Innerhalb der Vollziehungsfrist muss nicht nur der Titel - was vorliegend geschehen ist - zugestellt werden, sondern der Gläubiger muss auch seinen Vollziehungswillen betätigen. Erforderlich ist insoweit neben der Zustellung des Titels nach einhelliger Ansicht in Rechtsprechung und Literatur die Einleitung einer bestimmten Vollstreckungsmaßnahme nach §§ 930 - 933 ZPO durch einen entsprechenden Antrag beim zuständigen Vollstreckungsorgan (vgl. Musielak/Voit/Huber § 929 ZPO Rdnr. 6 m.w.N.). Wie der Bundesgerichtshof insoweit entschieden hat, ist es zwar nicht erforderlich, dass innerhalb der Monatsfrist mit der Vollstreckungsmaßnahme selbst begonnen werden muss, wenn es zu der Vollstreckung ohne vom Arrestgläubiger zu verantwortende Verzögerungen kommt (BGH NJW 1991, 496 ). Neue erst nach Ablauf der Monatsfrist beantragte Vollstreckungsmaßnahmen tragen nach Ansicht des Bundesgerichtshofes aus Gründen der Rechtssicherheit die Frist des § 929 Abs. 2 ZPO jedoch nicht.

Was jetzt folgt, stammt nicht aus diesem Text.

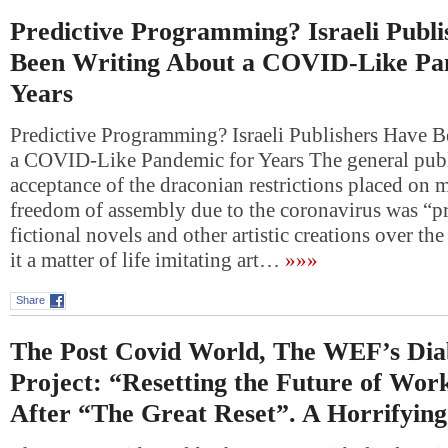
Predictive Programming? Israeli Publ
Been Writing About a COVID-Like Pa
Years
Predictive Programming? Israeli Publishers Have 
a COVID-Like Pandemic for Years The general publ
acceptance of the draconian restrictions placed on 
freedom of assembly due to the coronavirus was “pr
fictional novels and other artistic creations over the
it a matter of life imitating art…
»»»
Share
The Post Covid World, The WEF’s Diab
Project: “Resetting the Future of Wor
After “The Great Reset”. A Horrifyin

Unter Anlegung dieser Maßstäbe ist im vorliegenden Fall die Vollziehungsfrist des § 929 Abs. 2 ZPO nicht gewahrt. Zwar hat die Aufhebungsbeklagte rechtzeitig beim Amtsgericht einen Pfändungsbeschluss auf der Grundlage des Arrestbefehls beantragt. Dass es zu einem Erlasse des Pfändungsbeschlusses zwischenzeitlich gekommen ist, hat die insoweit darlegungs- und beweisbelastete Aufhebungsbeklagte allerdings nicht vorgetragen, vielmehr hat die Aufhebungsbeklagte unstreitig durch Schreiben seines Prozessbevollmächtigten (Anlage 4 zur Klage) das Einverständnis mit der Zustellung des Antrages auf Erlass des Pfändungsbeschlusses erklärt. Damit ist es zu einer Verzögerung der Vollstreckung gekommen, die von der Arrestgläubigerin zu verantworten ist, weil diese sich - aus welchen Gründen auch immer - damit einverstanden erklärte, dass ihr Antrag zunächst nicht weiter bearbeitet wurde. Die hierdurch eintretende Verfahrensverzögerung beruht auf einem Verhalten der Aufhebungsbeklagten und hat seine Ursache nicht im Verantwortungsbereich des Vollstreckungsorgans, dies führt dazu, dass die Frist des § 929 Abs. 2 ZPO nicht mehr gewahrt ist (vgl. auch OLG Dresden MDR 2017, 113 ). Insoweit ist der Fall - entgegen der Ansicht der Aufhebungsbeklagten - auch nicht mit einer der gerichtlichen Sphäre zuzuordnenden gerichtlichen Einstellung der Zwangsvollstreckung - zu der es hier gerade nicht gekommen ist - vergleichbar. Vielmehr hat die Beklagte eigenständig zugestimmt, dass die Bearbeitung des Antrages zurückgestellt wird.
Nach alledem war auf die Klage des Aufhebungsklägers der in dem Urteil vom 15.01.2016 angeordnete Arrest aufzuheben.
Die Kostenentscheidung für das Aufhebungsverfahren folgt aus § 91 Abs. 1 ZPO.
Die Kostenentscheidung erfasst - ohne dass dies allerdings nach Ansicht der Kammer eines gesonderten Antrages bedurft hätte - ausnahmsweise auch das Anordnungsverfahren. Denn in Fällen, in denen - wie hier - das Aufhebungsverfahren nach § 927 ZPO auf solche Gründe gestützt wird, die die ursprüngliche Unbegründetheit des Arrestgesuchs ergeben, so ergibt sich ausnahmsweise eine einheitliche, die Kosten des gesamten Arrestverfahrens umfassende Kostenentscheidung. Dieses gilt auch bei Aufhebung wegen Versäumung der Vollziehungsfrist des § 929 Abs. 2 ZPO (allgemein Ansicht MüKoZPO/Drescher § 927 Rdnr. 17 m.w.N.). Soweit die Ansprüche des Aufhebungsklägers an seine Rechtsanwälte abgetreten worden sind, hat die Erstattung an diese zu erfolgen, dem trägt der Antrag zu 3 Rechnung.
Die vorläufige Vollstreckbarkeit ergibt sich aus § 708 Nr. 6 ZPO (MüKoZPO/Drescher § 927 Rdnr. 18).
Bei der Streitwertfestsetzung waren die Kosten des Ausgangsverfahrens nicht erhöhend zu berücksichtigen, denn bei den Kostenanträgen handelt es sich nicht um streitwerterhöhende Anträge.